-- BRIEF --
Please reproduce word for word the passage of the media news roundup that opens with the words containing "The Financial Times" and closes with "off its technology.".

-- EXERCISE PASSAGE --
■ ■ ■ ■

The Financial Times launched its new fastFT online service on Wednesday, which aims to provide breaking marketing news across desktop, laptop, tablet and smartphone. The 24-hour service will be operated by eight staff based across London, New York and Hong Kong and will stick to the FT's metered model, allowing users to access eight free updates before a requirement to subscribe to the service.
Dutch firm Vigour is the latest startup exploring how tablets, smartphones and televisions can work together more effectively, starting with an app, Vigour Video, that runs across them all. The company has raised EUR500k of seed funding (around GBP428k) from Deutsche Telekom's hub:raum incubator and venture capital firm Linden Mobile Ventures, while publishing a video showing off its technology.
Tesco has signed an agreement with ITV to screen a clutch of classic dramas; including Hells Kitchen, Cold Feet and Prime Suspect, on its Clubcard TV platform. The ad-supported service for 16 million Tesco Clubcard holders will include 160 episodes from the dramas as well as content from A Touch of Frost, Cracker, Inspector Morse and others.
Over 700 Manchester City supporters clubbed together via social media to pay for a GBP7,000 advert in an Italian newspaper to thank the club's former manager Roberto Mancini. The ad came in response to a similar advert in the Manchester Evening News, which Mancini paid for out of his own pocket, to thank the club's fans for their support during his three years with the club.
Google executive chairman Eric Schmidt has once again defended the company's tax affairs in Britain by saying that it will pay more tax in the UK if the country's tax laws are changed. Schmidt told BBC Radio 4 that if Britain wanted to collect more tax, it should change the law. "What we are doing is legal. I'm rather perplexed by this debate, which has been going on in the UK for quite some time because I view taxes as not optional. I view that you should pay the taxes that are legally required," Schmidt said.
Bild's main news stories will remain free to access. Otherwise, visitors to its website will be required to pay a subscription fee, with the basic digital package costing EUR4.99 (GBP4.27) a month. A new printing technique will enable people who buy the print issue - which costs 70 cents (60p) a day - to obtain access to the website. The publisher, Axel Springer, refers to the technique as a "world premiere" for the newspaper industry.

■ ■ ■ ■

-- MATERIAL PROVIDED --
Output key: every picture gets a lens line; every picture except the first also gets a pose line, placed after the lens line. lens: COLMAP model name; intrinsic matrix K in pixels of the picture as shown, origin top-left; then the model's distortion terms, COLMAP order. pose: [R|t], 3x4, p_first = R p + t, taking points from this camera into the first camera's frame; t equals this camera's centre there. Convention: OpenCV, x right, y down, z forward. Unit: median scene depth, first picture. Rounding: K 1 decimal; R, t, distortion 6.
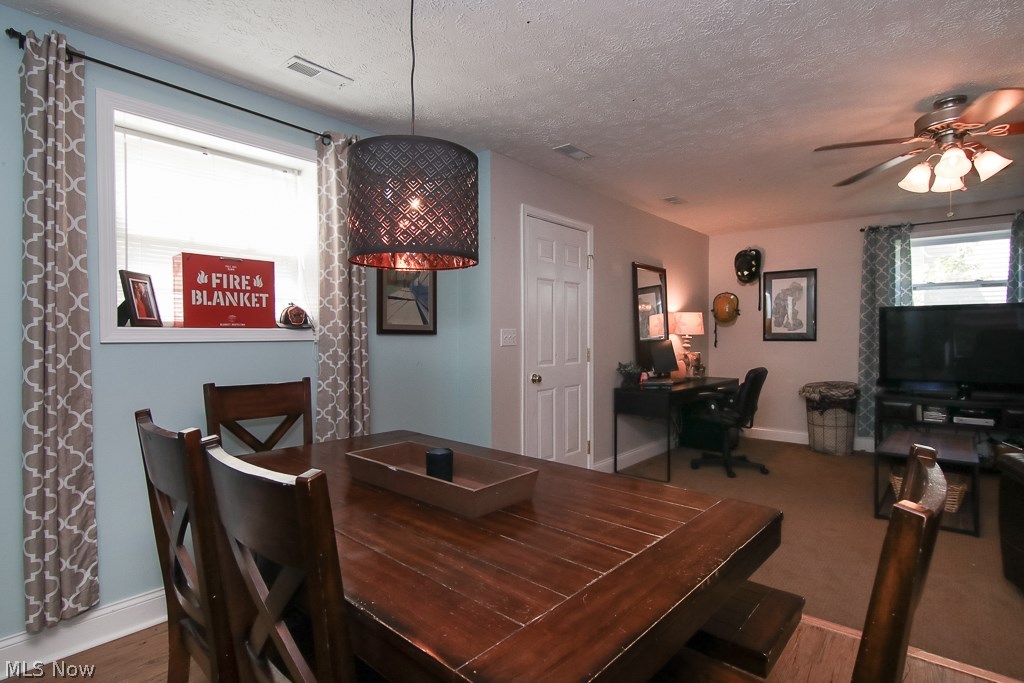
lens RADIAL K [[528.7, 0, 511.1], [0, 528.7, 333.9], [0, 0, 1]] dist [0.012704, -0.001391]
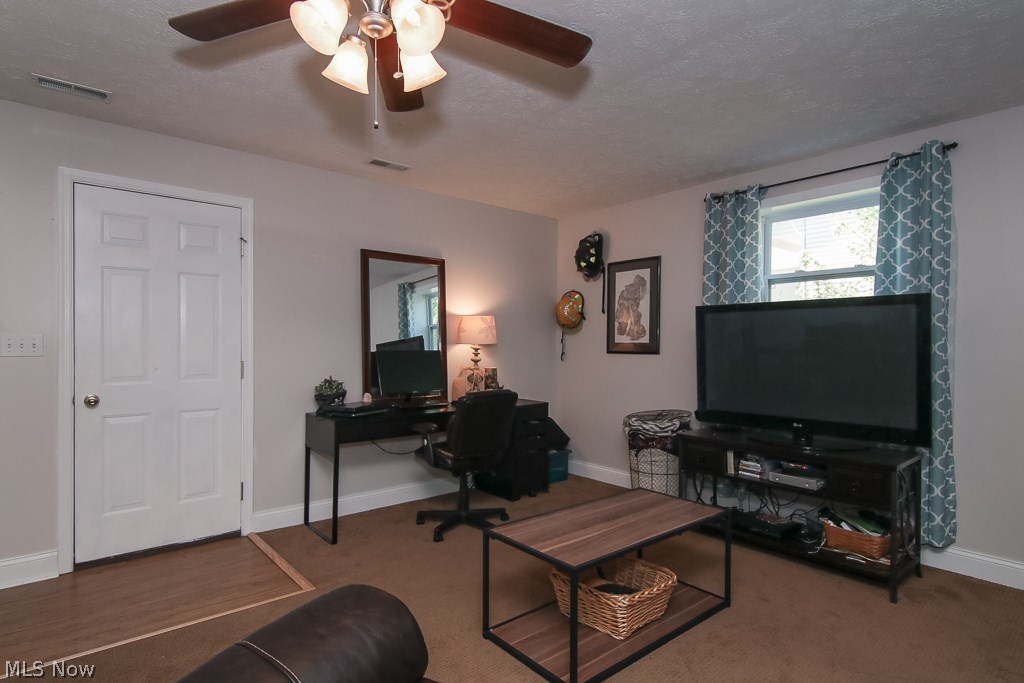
lens RADIAL K [[529.6, 0, 497.3], [0, 529.6, 343.0], [0, 0, 1]] dist [0.002698, -0.000288]
pose [[0.986340, 0.007420, -0.164552, 0.508778], [-0.007799, 0.999968, -0.001662, 0.000785], [0.164535, 0.002923, 0.986367, 0.253398]]
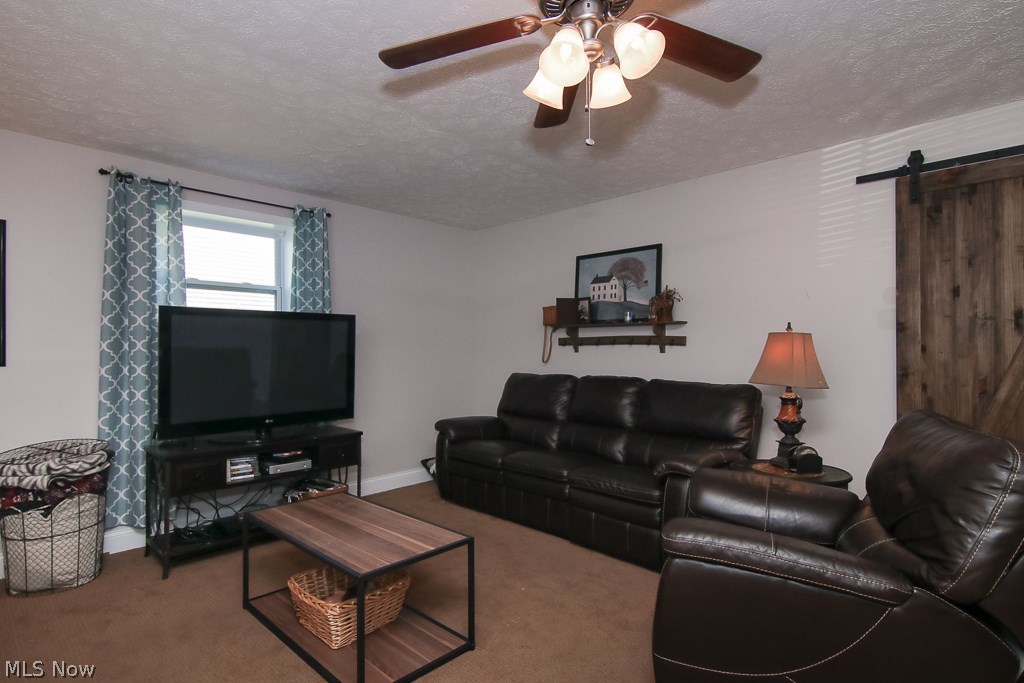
lens RADIAL K [[525.6, 0, 506.0], [0, 525.6, 347.7], [0, 0, 1]] dist [0.004626, -0.000146]
pose [[0.065092, 0.010648, 0.997822, 0.121160], [0.010282, 0.999883, -0.011341, 0.006711], [-0.997826, 0.010997, 0.064975, 0.535653]]
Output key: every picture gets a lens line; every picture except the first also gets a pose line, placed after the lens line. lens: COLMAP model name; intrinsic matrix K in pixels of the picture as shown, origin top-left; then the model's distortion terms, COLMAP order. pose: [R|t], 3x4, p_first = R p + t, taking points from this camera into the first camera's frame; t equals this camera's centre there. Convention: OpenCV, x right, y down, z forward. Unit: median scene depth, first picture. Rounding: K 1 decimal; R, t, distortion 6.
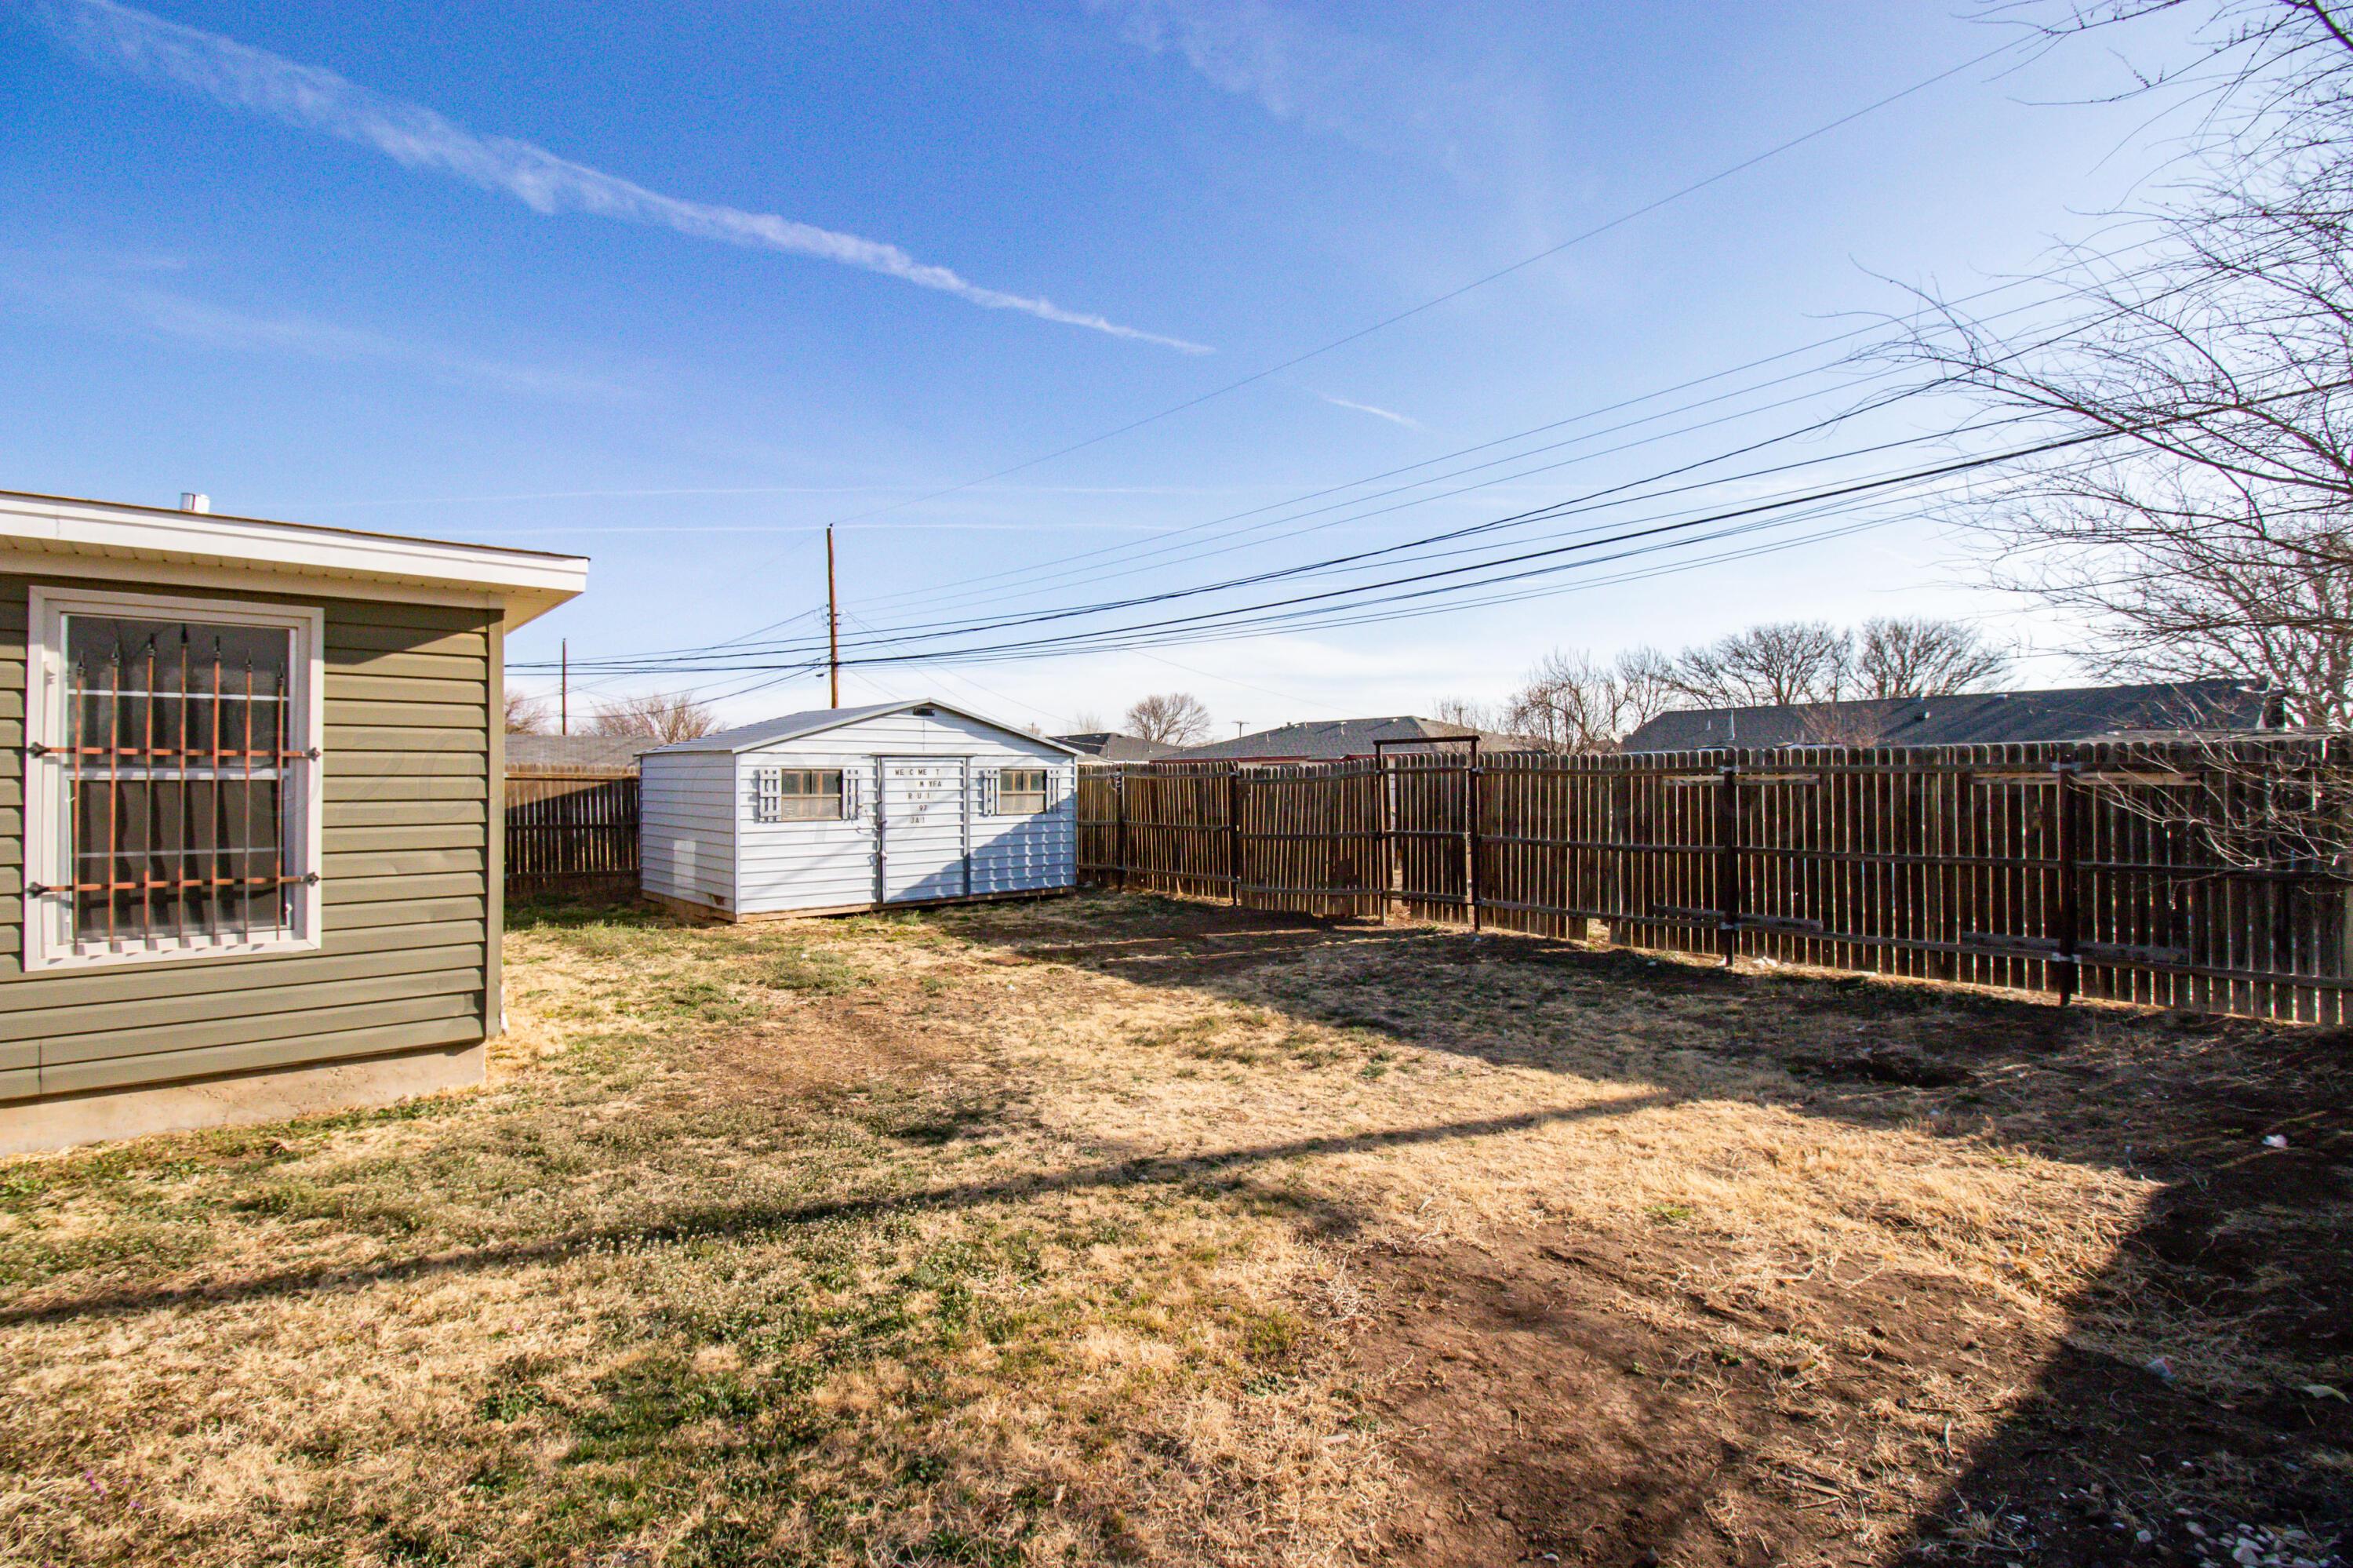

■ ■ ■ ■

-- ANSWER --
The Financial Times launched its new fastFT online service on Wednesday, which aims to provide breaking marketing news across desktop, laptop, tablet and smartphone. The 24-hour service will be operated by eight staff based across London, New York and Hong Kong and will stick to the FT's metered model, allowing users to access eight free updates before a requirement to subscribe to the service.
Dutch firm Vigour is the latest startup exploring how tablets, smartphones and televisions can work together more effectively, starting with an app, Vigour Video, that runs across them all. The company has raised EUR500k of seed funding (around GBP428k) from Deutsche Telekom's hub:raum incubator and venture capital firm Linden Mobile Ventures, while publishing a video showing off its technology.